This repository contains commands and scripts that haven been generated and used by the Prof. Peter Dedon’s group at MIT and the Singapore-MIT Alliance for Research and Technology (SMART) for codon usage analysis in the manuscript:
“Pyridoxal phosphate-dependent biosynthesis of aminovaleramide by AvaS in tRNA”
Authors: Jingjing Sun, Junzhou Wu, Yifeng Yuan, Seetharamsing Balamkundu, Agnieszka Dziergowska, Hazel Chay Suen Suen, Dwijapriya, Liang Cui, Léo Hardy, Megan En Lee, Grazyna Leszczynska, Chuan-Fa Liu, Zeynep Baharoglu, Laurence Drouard, Steven D. Bruner, Thomas J. Begley, Valérie de Crécy-Lagard, Peter C. Dedon
Contact Yifeng Yuan at yuanyifeng@ufl.edu
Yifeng Yuan, Ph.D. and Peter C. Dedon (Principal Investigator)
Version History
v0.9.0 --2026/03/02 --create the repository and migrate data.

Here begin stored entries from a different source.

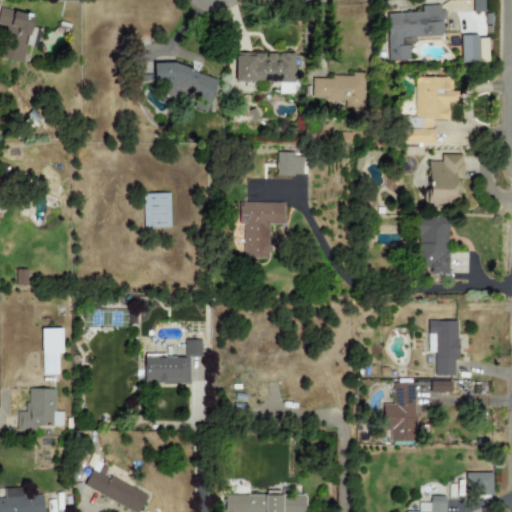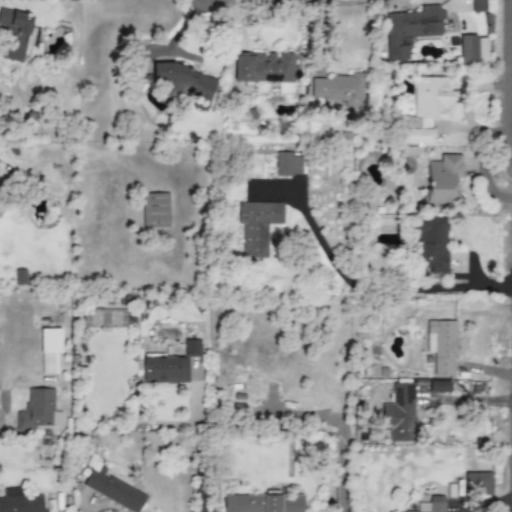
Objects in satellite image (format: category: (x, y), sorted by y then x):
building: (476, 6)
building: (409, 30)
building: (16, 35)
building: (467, 49)
building: (265, 70)
building: (183, 84)
building: (338, 89)
building: (427, 108)
building: (287, 164)
building: (443, 179)
building: (155, 210)
building: (155, 210)
building: (257, 225)
building: (257, 226)
building: (430, 245)
building: (430, 246)
road: (385, 291)
building: (441, 345)
building: (442, 346)
building: (191, 348)
building: (192, 349)
building: (49, 350)
building: (49, 350)
building: (164, 370)
building: (165, 370)
road: (511, 399)
building: (37, 410)
building: (38, 411)
building: (399, 411)
building: (400, 412)
road: (197, 443)
road: (342, 456)
building: (477, 483)
building: (477, 483)
building: (113, 490)
building: (113, 491)
building: (18, 501)
building: (19, 502)
building: (262, 503)
building: (262, 503)
building: (431, 505)
building: (431, 505)
road: (101, 507)
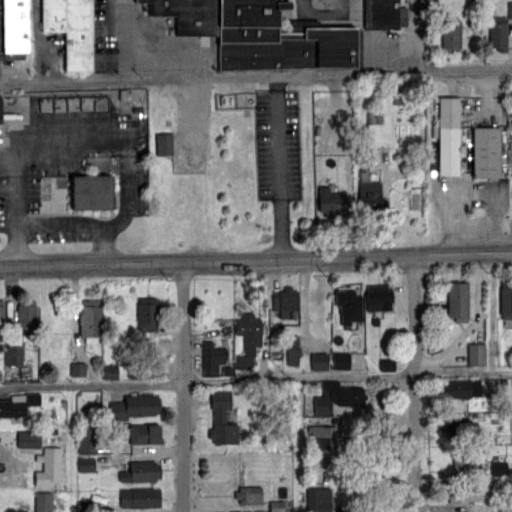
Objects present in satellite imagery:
parking lot: (329, 9)
building: (510, 9)
building: (510, 10)
road: (323, 14)
building: (380, 14)
building: (381, 14)
building: (187, 15)
building: (187, 15)
building: (15, 26)
building: (15, 28)
building: (71, 29)
building: (71, 30)
building: (498, 33)
building: (498, 34)
building: (451, 35)
building: (451, 35)
building: (279, 38)
building: (278, 39)
road: (115, 40)
parking lot: (144, 41)
road: (256, 77)
building: (509, 95)
building: (510, 97)
building: (448, 135)
building: (448, 136)
road: (72, 143)
building: (164, 143)
building: (164, 144)
parking lot: (277, 144)
building: (486, 151)
building: (486, 152)
road: (278, 167)
parking lot: (70, 174)
building: (90, 191)
building: (91, 192)
road: (472, 192)
building: (370, 193)
building: (370, 195)
building: (330, 202)
building: (331, 203)
parking lot: (470, 204)
road: (66, 227)
road: (256, 258)
building: (379, 296)
building: (379, 297)
building: (505, 299)
building: (457, 300)
building: (457, 300)
building: (505, 300)
building: (285, 301)
building: (285, 301)
building: (349, 305)
building: (349, 306)
building: (147, 313)
building: (1, 315)
building: (26, 315)
building: (146, 316)
building: (89, 317)
building: (26, 318)
building: (89, 320)
building: (248, 336)
building: (248, 338)
building: (292, 349)
building: (292, 350)
building: (476, 353)
building: (13, 354)
building: (13, 354)
building: (476, 354)
building: (212, 357)
building: (212, 358)
building: (319, 360)
building: (340, 360)
building: (341, 360)
building: (319, 361)
building: (387, 363)
building: (387, 364)
building: (78, 368)
building: (77, 369)
building: (146, 370)
building: (110, 371)
road: (301, 378)
road: (415, 382)
road: (93, 383)
road: (186, 386)
building: (462, 388)
building: (463, 388)
building: (337, 395)
building: (337, 397)
building: (17, 403)
building: (13, 406)
building: (134, 406)
building: (135, 406)
building: (221, 419)
building: (222, 419)
building: (454, 424)
building: (459, 426)
building: (145, 433)
building: (144, 434)
building: (327, 436)
building: (324, 437)
building: (87, 439)
building: (28, 440)
building: (87, 440)
building: (41, 457)
building: (464, 462)
building: (465, 463)
building: (85, 464)
building: (86, 464)
building: (49, 467)
building: (498, 468)
building: (499, 468)
building: (141, 471)
building: (141, 472)
building: (465, 490)
building: (465, 493)
building: (249, 494)
building: (249, 495)
building: (140, 497)
building: (140, 497)
building: (315, 497)
building: (43, 501)
building: (316, 501)
building: (42, 502)
building: (276, 506)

mafft v7.520 https://mafft.cbrc.jp/alignment/software/
BMGE v1.12 http://ftp.pasteur.fr/pub/gensoft/projects/BMGE/
MASH v2.3 https://github.com/marbl/mash
seqkit v2.8.0 https://bioinf.shenwei.me/seqkit/
python v3.12 https://www.python.org/
raxml-ng v1.1.0 https://github.com/amkozlov/raxml-ng
ncbi_blast v2.15.0 https://ftp.ncbi.nlm.nih.gov/blast/executables/blast+/2.15.0/
java v11 and higher https://www.oracle.com/java/technologies/downloads/#java11
1.1 Dowload genome IDs in a list. For example, Select representative genomes using filters: Organism: bacteria, Reference: representative, Quality: Good, Status: Complete.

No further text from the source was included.